Burnett's letter said the council "requested that I work with CDC to remove from the testimony any discussion of the human health consequences of climate change."
The changes were made before the testimony was delivered. At the time, the EPA was finishing a document assessing whether carbon dioxide, the main emission linked to global warming, endangered public health.
At the news conference, Boxer strongly chided Dana Perino, the White House press secretary, for asserting last year that the changes in testimony were justified because the statements did not comport with the influential review of climate risks by the Intergovernmental Panel on Climate Change.
"This was a lie," Boxer said. "We proved it before."
She demanded that Johnson turn over all documents related to the assessment of carbon dioxide's risks, or else resign.

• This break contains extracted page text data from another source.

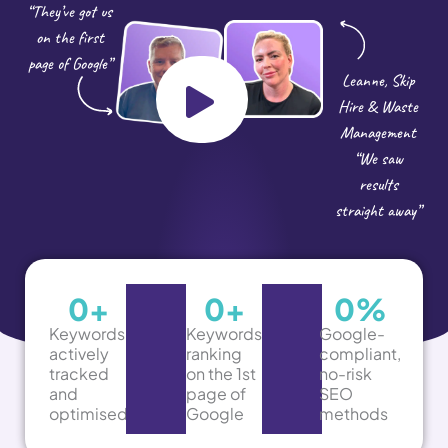
“They’ve got us
on the first
page of Google”
Leanne, Skip
Hire & Waste
Management
“We saw
results
straight away”
0
+
0
+
0
%
Keywords
Keywords
Google-
actively
ranking
compliant,
tracked
on the 1st
no-risk
and
page of
SEO
optimised
Google
methods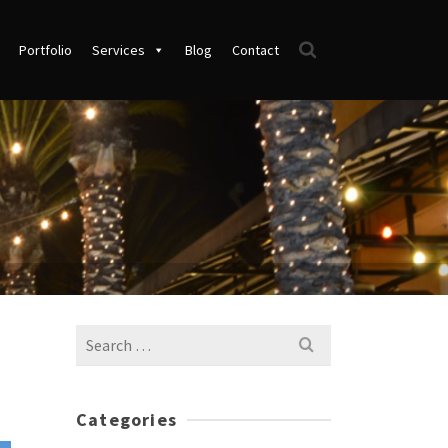
Portfolio
Services
Blog
Contact
Search
for:
Categories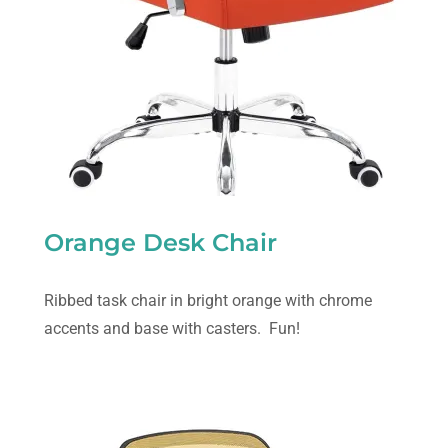
Orange Desk Chair
Ribbed task chair in bright orange with chrome
accents and base with casters. Fun!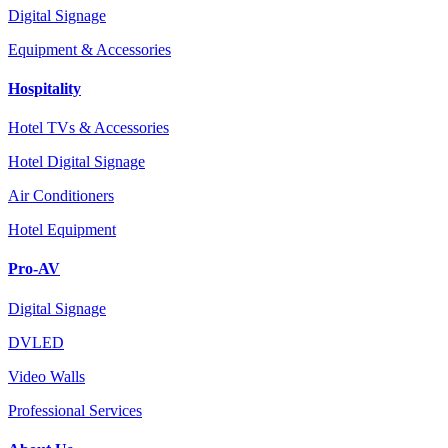
Digital Signage
Equipment & Accessories
Hospitality
Hotel TVs & Accessories
Hotel Digital Signage
Air Conditioners
Hotel Equipment
Pro-AV
Digital Signage
DVLED
Video Walls
Professional Services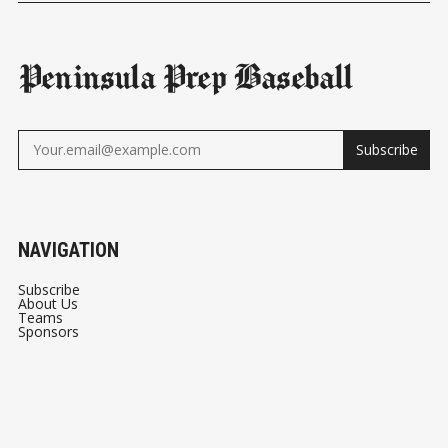
Peninsula Prep Baseball
Subscribe
NAVIGATION
Subscribe
About Us
Teams
Sponsors
© 2026
Peninsula Prep Baseball
- Published with
Ghost
&
Peninsula Prep Baseball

White House officials bluntly rejected the points in Burnett's letter and Boxer's statements, both those made on Tuesday and others last fall after the editing was described in news reports.
"We stand 100 percent behind what Dana said," said Tony Fratto, a White House spokesman.
"Senator Boxer should not throw around charges like lying in cases where there might be a difference of opinion," he said.
Marc Morano, a spokesman for James Inhofe, an Oklahoma Republican and the ranking minority member on the Senate environment committee, also said the criticism was unjustified.
"We consider this to be a nonissue," he said.
"All administrations edit testimony before it is submitted to Congress," he added, describing incidents during the Clinton administration involving Roy Spencer, a NASA scientist at the time who questioned the dangers of human-caused warming. Spencer said his superiors told him not to express his views about the dangers of global warming in testimony.
Boxer insisted that the efforts last year by the White House constituted a "cover-up" and "censorship," and she announced plans for more hearings. She and Burnett said that their political affiliation had nothing to do with their assertions.